No Chile, ela tem presença marcante, mas com a "confusão" local entre Merlot e Carménère durante muitos anos, a
Merlot perdeu um pouco de seu brilho. Mas temos grandes exemplares já que ela marca presença em vários vales do país, desde o Limarí até o Maule. Grandes nomes do Chile, como a Casa Lapostolle, por exemplo, produzem excelentes Merlot, com destaque para o Cuvée Alexandre, um dos melhores do país. Além desse tinto, temos belos exemplares de produtores como Viña Santa Rita, Gillmore, Calina, Veramonte e Viña Casablanca.
Michel Rolland, o mais famoso, mais bem remunerado e mais controverso enólogo do mundo, é um craque no manuseio da Merlot. Sua família é oriunda de Libourne, onde possuem o excelente Château Le Bon Pasteur, no coração do Pomerol. Rolland, além de ter muito trabalho na região do Libourne, dá consultoria para outros tantos Châteaux e produtores mundo afora (incluindo Brasil), é o mais requisitado flying winemaker do planeta.
Fã confesso da Merlot madura, ele tem como filosofia controlar a redução dos rendimentos. Sob sua batuta, produz-se sempre vinhos exuberantes, ricos e repletos de sabor. Seus grandes tintos à base de Merlot têm, na maioria dos casos, grande carga de carvalho - que ele utiliza para estagiar seus vinhos. Essa característica de madeira abundante aliada à fruta muito madura são a alma dos vinhos elaborados por Rolland. Esse estilo vai de encontro ao gosto do poderoso e, por vezes, controverso crítico de vinhos Robert Parker, que concede pontuações altíssimas aos vinhos elaborados por esse enólogo.
Um dos mais interessantes acontecimentos com esse prestigiado enólogo foi no filme "Mondovino", de Jonathan Nossiter, que criticou e indicou seu viés a favor da micro-oxigenação dos vinhos. Foi causada muita polêmica com esse duro ataque a Rolland por parte do cineasta, mas nada que abalasse sua reputação.

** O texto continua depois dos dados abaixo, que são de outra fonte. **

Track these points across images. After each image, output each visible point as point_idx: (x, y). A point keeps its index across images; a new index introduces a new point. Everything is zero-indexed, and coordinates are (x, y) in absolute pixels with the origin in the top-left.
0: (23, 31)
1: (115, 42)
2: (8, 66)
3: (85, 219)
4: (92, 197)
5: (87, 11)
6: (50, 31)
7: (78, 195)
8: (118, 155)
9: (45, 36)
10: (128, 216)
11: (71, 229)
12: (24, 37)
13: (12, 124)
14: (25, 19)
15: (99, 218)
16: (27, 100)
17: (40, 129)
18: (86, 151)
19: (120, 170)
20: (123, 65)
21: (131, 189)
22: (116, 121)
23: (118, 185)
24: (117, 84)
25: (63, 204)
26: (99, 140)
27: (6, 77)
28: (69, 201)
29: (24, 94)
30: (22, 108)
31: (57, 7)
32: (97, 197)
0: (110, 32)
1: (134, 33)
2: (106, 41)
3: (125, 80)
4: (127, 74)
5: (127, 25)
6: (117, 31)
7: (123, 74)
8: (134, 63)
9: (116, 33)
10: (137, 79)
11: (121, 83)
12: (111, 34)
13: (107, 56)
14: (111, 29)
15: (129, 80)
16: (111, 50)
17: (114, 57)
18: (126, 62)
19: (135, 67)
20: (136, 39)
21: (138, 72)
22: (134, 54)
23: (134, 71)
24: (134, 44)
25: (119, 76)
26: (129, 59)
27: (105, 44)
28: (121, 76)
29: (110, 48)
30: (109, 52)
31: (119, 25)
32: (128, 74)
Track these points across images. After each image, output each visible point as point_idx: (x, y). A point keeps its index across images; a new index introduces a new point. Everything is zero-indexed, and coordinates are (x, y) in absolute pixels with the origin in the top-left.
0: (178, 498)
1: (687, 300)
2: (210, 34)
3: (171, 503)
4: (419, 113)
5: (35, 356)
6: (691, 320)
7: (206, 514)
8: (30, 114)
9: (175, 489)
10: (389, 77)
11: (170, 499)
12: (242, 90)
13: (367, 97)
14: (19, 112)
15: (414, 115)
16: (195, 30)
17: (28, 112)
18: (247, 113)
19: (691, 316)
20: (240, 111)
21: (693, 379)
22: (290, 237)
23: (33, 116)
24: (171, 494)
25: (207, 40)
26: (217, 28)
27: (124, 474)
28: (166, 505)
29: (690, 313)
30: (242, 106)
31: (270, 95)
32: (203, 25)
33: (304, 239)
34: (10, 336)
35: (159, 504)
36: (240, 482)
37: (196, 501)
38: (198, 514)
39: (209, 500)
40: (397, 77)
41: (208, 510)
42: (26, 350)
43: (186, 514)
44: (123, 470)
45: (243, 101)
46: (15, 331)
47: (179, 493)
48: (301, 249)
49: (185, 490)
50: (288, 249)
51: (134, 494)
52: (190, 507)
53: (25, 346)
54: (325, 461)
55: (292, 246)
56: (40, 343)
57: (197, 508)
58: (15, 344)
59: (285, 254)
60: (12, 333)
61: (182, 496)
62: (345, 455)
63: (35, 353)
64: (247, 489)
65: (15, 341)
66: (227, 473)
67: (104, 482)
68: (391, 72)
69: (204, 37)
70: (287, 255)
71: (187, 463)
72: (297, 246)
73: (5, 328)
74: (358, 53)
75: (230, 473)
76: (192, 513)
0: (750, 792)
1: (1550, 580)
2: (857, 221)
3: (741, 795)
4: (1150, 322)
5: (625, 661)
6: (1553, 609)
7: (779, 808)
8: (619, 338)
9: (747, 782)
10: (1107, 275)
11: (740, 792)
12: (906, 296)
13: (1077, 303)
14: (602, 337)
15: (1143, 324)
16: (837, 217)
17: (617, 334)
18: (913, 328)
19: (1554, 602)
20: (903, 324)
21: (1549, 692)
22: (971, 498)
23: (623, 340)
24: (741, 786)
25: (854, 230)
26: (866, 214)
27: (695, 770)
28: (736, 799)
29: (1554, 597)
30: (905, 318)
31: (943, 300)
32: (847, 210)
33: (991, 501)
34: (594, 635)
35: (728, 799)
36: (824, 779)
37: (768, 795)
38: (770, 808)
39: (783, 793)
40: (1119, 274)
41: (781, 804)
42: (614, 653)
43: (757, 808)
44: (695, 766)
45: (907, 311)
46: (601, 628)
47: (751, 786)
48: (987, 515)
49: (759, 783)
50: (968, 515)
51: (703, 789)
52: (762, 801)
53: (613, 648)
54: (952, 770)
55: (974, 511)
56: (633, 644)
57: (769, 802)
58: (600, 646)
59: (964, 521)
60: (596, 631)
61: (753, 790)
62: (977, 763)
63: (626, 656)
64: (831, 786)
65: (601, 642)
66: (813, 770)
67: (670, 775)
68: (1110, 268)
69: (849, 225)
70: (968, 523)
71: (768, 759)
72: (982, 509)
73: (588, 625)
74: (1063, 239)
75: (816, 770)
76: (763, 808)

Os vinhos que Rolland produz não são todos superlativos, mas, para esta matéria, provamos talvez o que de melhor ele faz: os vinhos da Madame Catherine Péré-Vergé, todos de muito bons a excelentes, com destaque para o exuberante e ao mesmo tempo elegante Château Le Gay 2004, um excepcional Merlot predominante (80%). Provamos ainda mais dois Merlot produzidos sob a batuta de Rolland: o Merlot Cuvée Alexandre 2007, da Casa Lapostolle, do Chile, e o Merlot Terroir 2009, da Miolo, do Brasil. Em ambos os casos a competência de Rolland no manuseio da Merlot fica clara e evidente. Dois tintos muito bem elaborados já deixando claro seu legado pelo suporte ao desenvolvimento da vitivinicultura na América do Sul.

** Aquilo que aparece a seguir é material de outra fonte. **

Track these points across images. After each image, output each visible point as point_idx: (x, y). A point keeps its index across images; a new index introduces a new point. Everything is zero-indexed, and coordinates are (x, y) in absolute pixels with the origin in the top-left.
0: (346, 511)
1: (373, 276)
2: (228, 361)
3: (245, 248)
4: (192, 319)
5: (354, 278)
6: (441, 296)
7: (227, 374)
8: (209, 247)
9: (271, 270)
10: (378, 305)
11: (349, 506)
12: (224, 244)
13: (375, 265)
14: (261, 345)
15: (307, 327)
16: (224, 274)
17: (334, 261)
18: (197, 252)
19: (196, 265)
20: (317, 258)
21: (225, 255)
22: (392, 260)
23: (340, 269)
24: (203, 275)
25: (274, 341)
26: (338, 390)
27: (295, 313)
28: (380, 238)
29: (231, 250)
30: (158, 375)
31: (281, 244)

A Merlot se destaca ainda em três importantes países: Austrália, Nova Zelândia e África do Sul. Na Austrália, a casta brilha em varias regiões. Podemos encontrá-la com mais frequência em cortes do que em varietais, mas, mesmo assim, podemos desfrutar de bons Merlot puros. Os produtores de maior destaque são Capel Vale, Clarendon Hills, Pepper Tree, Petaluma, Tatachilla e Yarra Yering.
Na Nova Zelândia, a cepa tem presença nas ilhas norte e sul. Os produtores de destaque no cultivo e produção de bons Merlot são Brookfields, Kim Crawford, Goldwater e Sileni.
Na África do Sul, a casta tem resultados surpreendentes em Stellenbosch e Paarl. Boekenhoutskloof, Morgenhof, Saxenburg, Spice Route, Thelema, Vergelegen e Veenwouden são os produtores que mais brilham com seus Merlot. Esse último produziu excepcionais Merlot puros, que podem estar entre os melhores do mundo. Infelizmente, seu proprietário faleceu anos atrás e nunca mais tivemos o brilho de antes.
No livro que deu origem ao filme "Sideways", o protagonista, um escritor frustrado chamado Miles (interpretado por Paul Giamatti) era fã confesso da Pinot Noir, desdenhando e até denegrindo a imagem da Merlot, principalmente nas refeições. O interessante é que apesar disso, no final da história ele se redime e degusta um Petrus - vinho bem feito a partir de Merlot. No filme, contudo, como os proprietários do Château não concordaram em mostrar o rótulo, o vinho foi substituído por um Cheval Blanc 1961.